This opinion piece was originally published in the September issue of the EBU Tech-i Magazine.
The Eurovision Global Network delivers more than 100,000 transmissions every year, carrying thousands of hours of major sports, news and cultural events. In the same way that media organizations have begun the transition to IP-based production and workflows within their own facilities, we at Eurovision Media Services have been working hard over the last few years to stay ahead of the game and provide technology solutions that help clients to maximize their reach to audiences around the world.
Our vision is to build the network of the future. To do so, we continue to enhance our Eurovision Global Network by putting in place the tools needed to allow us to deliver premium services in an enterprise-quality cloud. We recently upgraded the Eurovision Global Fibre Network with optical IP fibre that is highly programmable with end-to-end QoS and delivers multiple 100 gigabit per second flows. We also introduced new software-based processing units that are able to adapt their functions to client demands thanks to virtualization. Gradually we’re adding more possibilities for clients to plug-in their own production resources and programme their own distributed workflows.

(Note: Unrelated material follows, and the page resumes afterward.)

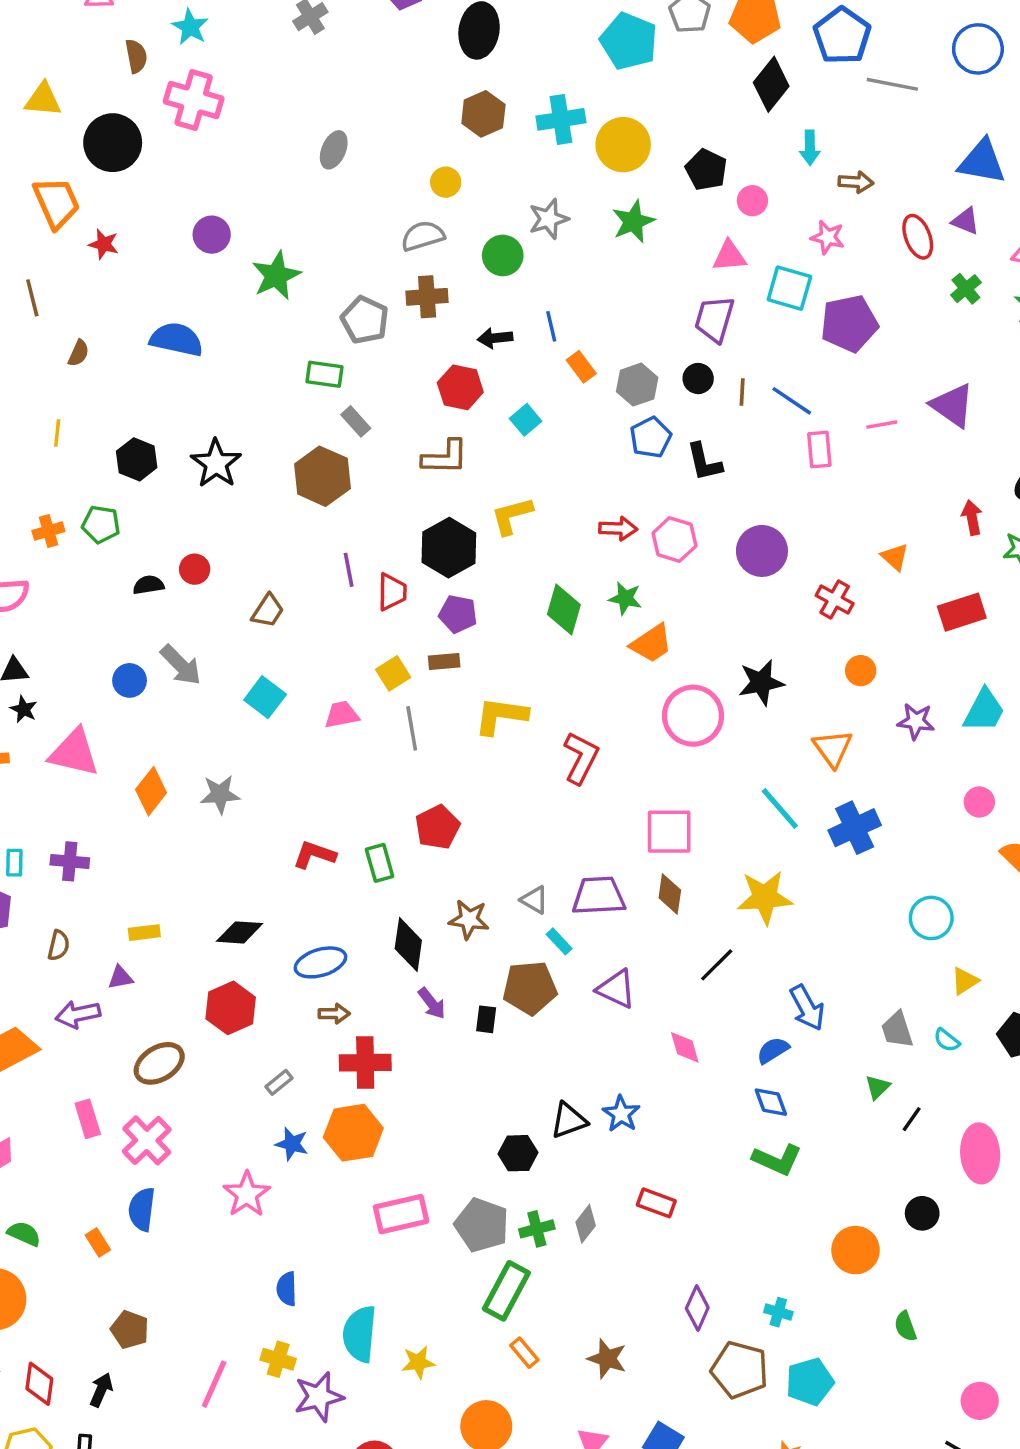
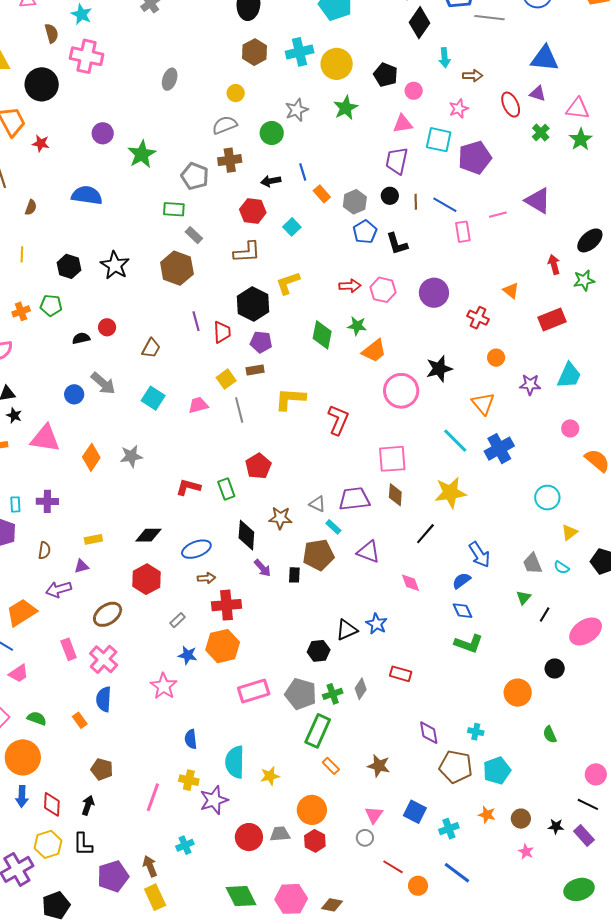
pink star: (828, 237) -> (459, 109), turned -30
pink ellipse: (980, 1153) -> (586, 631), turned 64
purple diamond: (697, 1308) -> (429, 733), turned -30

What we see today is networked IT and reprogrammable real-time architecture coming together in the cloud, offering full orchestration within the entire media production and delivery chain. Gradually, our satellite infrastructure will converge with this approach.
In Eurovision Media Services we are increasingly taking advantage of the private cloud-based world: real-time, high bandwidth, uncompressed. We also combine it with deployments in the public cloud for specific applications. As we are providing a wide range of media services, it is our priority to make the new infrastructure operate services end-to-end, from broadcast delivery to streaming.
A key element for us is to make it possible to quickly and easily programme workflows through the front end, embedding them into the cloud. Our starting point is a professional network with high reliability, where clients can orchestrate microservices in real time. We’re working to ensure a certain amount of standardization in the real-time programming unit so that we can change functionality quickly, adapting to the production needs of our clients.
The challenges are both technological and human, to ensure the necessary agility and flexibility. We are constantly training our staff and sourcing new talent with the necessary skills to take advantage of the new IT tools. For example, while routing becomes more and more a commodity task, there is a need for a network centre that monitors the global cloud on a permanent basis. And even with a high degree of programmability and automation, there’s still a need to be available to clients that require specific workflows other than those available off the shelf. The DevOps teams delivering these services are also responsible for the support and development of the system’s back and front ends for each business application.
So, we’re seeing a gradual change in both the talent and the working methods in-house. Our teams increasingly come from the IT industry, bringing expertise on the software and orchestration framework to deliver microservices. But it is also essential for them to have a strong understanding of the broadcast world. Broadcast-IT talent and the focus on talent development are key in this new world. We’re on a dynamic and exciting journey. We’ve already rolled out a first example of our distributed cloud approach with some of our big clients, introducing the idea of re-programmability in both linear and non-linear services. We’re striving to foster a culture of innovation within our organization, underpinning the development of these new products and services.